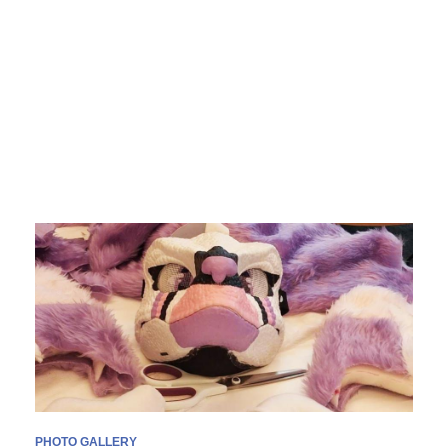
PHOTO GALLERY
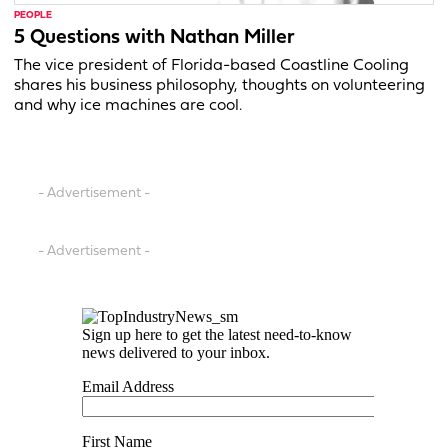
PEOPLE
5 Questions with Nathan Miller
The vice president of Florida-based Coastline Cooling
shares his business philosophy, thoughts on volunteering
and why ice machines are cool.
- Advertisement -
- Advertisement -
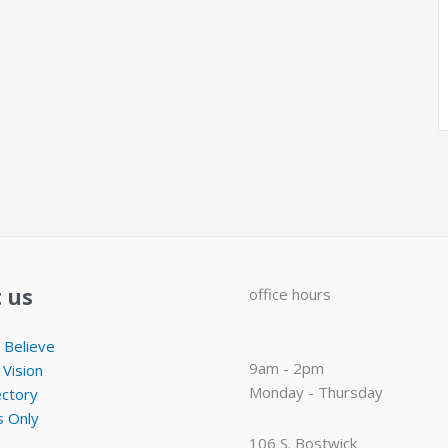
 us
office hours
Believe
9am - 2pm
 Vision
Monday - Thursday
ectory
 Only
106 S. Bostwick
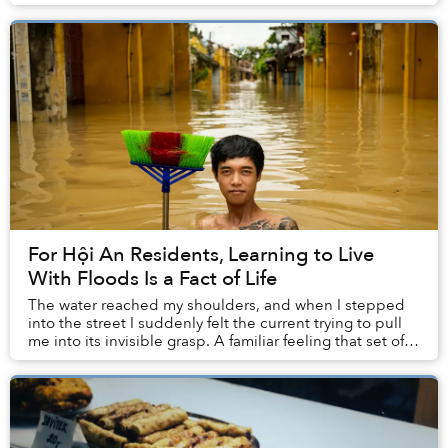
For Hội An Residents, Learning to Live
With Floods Is a Fact of Life
The water reached my shoulders, and when I stepped
into the street I suddenly felt the current trying to pull
me into its invisible grasp. A familiar feeling that set off
an alarm inside my head: “Be ...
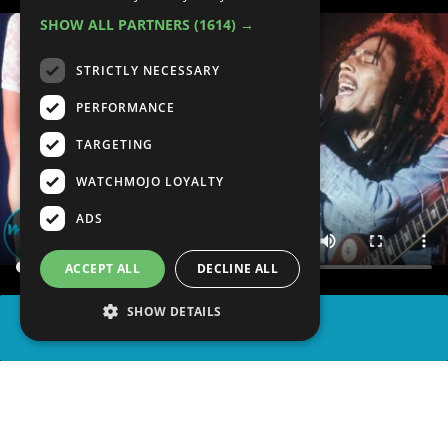
SHOW ALL PARTNERS
(1614) →
STRICTLY NECESSARY
PERFORMANCE
TARGETING
WATCHMOJO LOYALTY
ADS
ACCEPT ALL
DECLINE ALL
SHOW DETAILS
SHARE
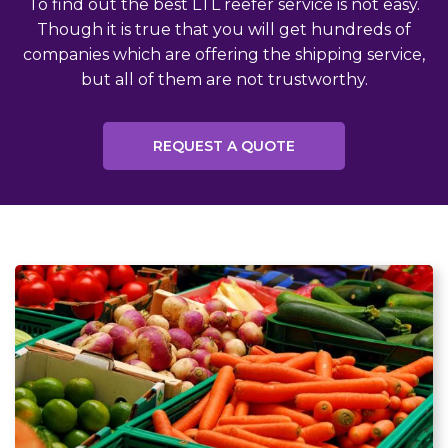
To find out the best LTL reefer service is not easy.
Though it is true that you will get hundreds of
companies which are offering the shipping service,
but all of them are not trustworthy.
REQUEST A QUOTE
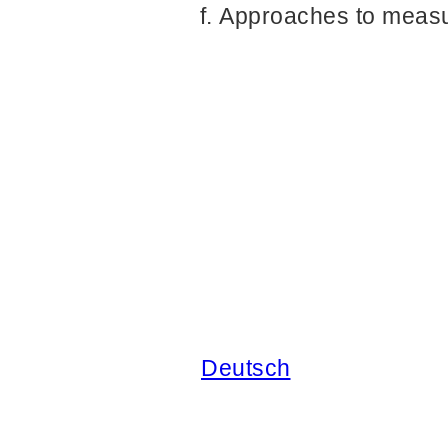
Approaches to measur
Deutsch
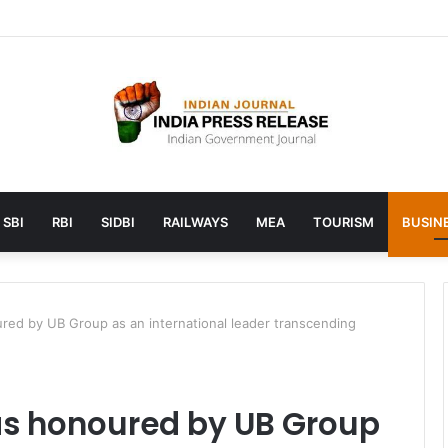
unches AI to help students find the right online degree program in u
SBI
RBI
SIDBI
RAILWAYS
MEA
TOURISM
BUSINE
ed by UB Group as an international leader transcending
s honoured by UB Group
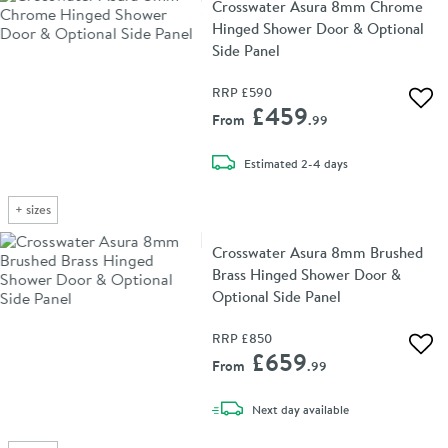
Crosswater Asura 8mm Chrome
Hinged Shower Door & Optional
Side Panel
RRP
£590
Add 
£459
From
.99
delivery
Estimated
2-4 days
+
sizes
Crosswater Asura 8mm Brushed
Brass Hinged Shower Door &
Optional Side Panel
RRP
£850
Add 
£659
From
.99
delivery
Next day
available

-----

■ Directions for this task
The exact lines from the one containing "Crosswater Asura 8mm Brushed" through the end of the listing above are the expected output; include nothing else.

■ Result of the exercise
Crosswater Asura 8mm Brushed
Brass Hinged Shower Door &
Optional Side Panel
RRP
£850
Add 
£659
From
.99
delivery
Next day
available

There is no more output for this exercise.